Sociología teórica e imaginación sociológica
Piotr Sztompka
(Fragmento del texto original “ТЕОРЕТИЧЕСКАЯ СОЦИОЛОГИЯ И СОЦИОЛОГИЧЕСКОЕ ВООБРАЖЕНИЕ” en la dirección http://knowledge.isras.ru/sj/sj/sj1-01shtom.html)
Traducción del ruso: Oscar Carbajal Mariscal
insigniafilms@gmail.com
En la actualidad se observa una amplia difusión de teorías, en las cuales se examinan diversos problemas sociales.
Teóricos e investigadores se han encontrado frente a frente en el camino. Muchos de esos teóricos no se dedican a estudiar las ideas abstractas, sino que se orientan a problemas reales, como la globalización, la personalidad, el riesgo, la confianza, la sociedad civil, la democracia, las nuevas formas de trabajo, la exclusión social, los problemas culturales, etc. Los investigadores empíricos no se restringen al registro de hechos sociales ni a la recolección de datos. En lugar de ello, proveen modelos explicativos con base en hechos sistematizados.
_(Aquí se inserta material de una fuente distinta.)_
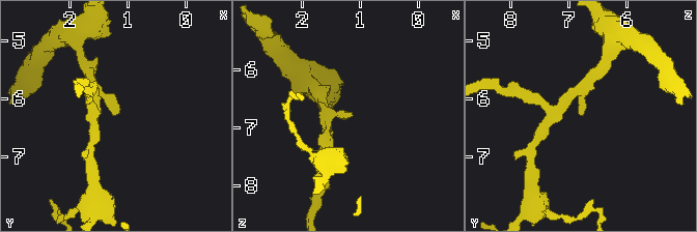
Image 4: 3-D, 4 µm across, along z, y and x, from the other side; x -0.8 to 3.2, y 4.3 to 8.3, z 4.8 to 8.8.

Tales son las teorías de la conducta colectiva, de los movimientos sociales, de lo ético, la teoría de la información de masas, la concepción del capital social, de los valores del postmaterialismo, etc. La teoría nos brinda explicaciones a preguntas sociales concretas (creando hipótesis, más o menos comprobables en la práctica). Puede influir en un público más amplio de personas comunes, conduciendo sus pensamientos, exponiéndoles “mapas” de las distintas regiones de su “mundo vital” social.
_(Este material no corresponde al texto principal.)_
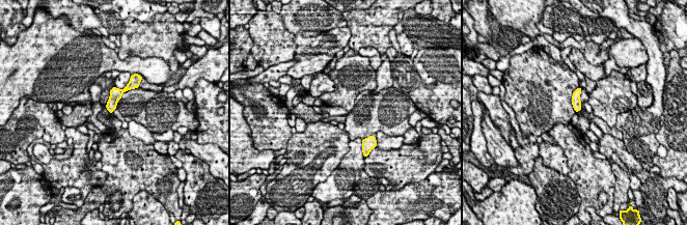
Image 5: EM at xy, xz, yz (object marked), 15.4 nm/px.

Al primer tipo de teoría se le puede llamar teoría explicativa. Representa lo que Bryan Turner llama “ el programa social” para la teoría (Turner, 1996:6). Formulemos ahora tres preguntas para este tipo de teoría: teoría de qué, para qué y para quién. ¿Teoría de qué? Es la teoría de los problemas sociales reales. Es la que responde a preguntas del tipo: porqué crece la delincuencia, porqué surgen nuevos movimientos sociales, de dónde procede la pobreza, porqué renacen los estados de ánimo en las etnias. De acuerdo con Merton, Bourdieu y Turner, la teoría se desarrolla a partir de las investigaciones y debe estar dirigida a la investigación. “Para que el resultado teórico tenga significado, debe fundamentarse en el planteamiento de los problemas” (Baert, 1998:). “La teoría social florece y vive de la mejor forma, cuando se ocupa de las investigaciones empíricas y de las preguntas sociales” (Turner, 1996:12). ¿Para qué? Para dar explicaciones o, por lo menos, modelos para una mejor organización de los hechos y fenómenos, así como para la interpretación de múltiples acontecimientos y fenómenos. ¿Para quién? No sólo para los colegas teóricos, sino para el público, para darles orientaciones, abundar en el conocimiento de su situación. Un importante papel de las teorías es “proporcionar información para el discurso democrático”(Calhoun, 1996:429). Este rol será cada vez más palpable, en la medida en que la democracia se establezca en nuevos países y por lo tanto, será más importante en la “sociedad del conocimiento” del mañana, la sociedad de las personas informadas y educadas, a las cuales les preocupan los problemas sociales, donde la democracia adquiere la forma de “democracia discursiva” (Dryzek, 1990).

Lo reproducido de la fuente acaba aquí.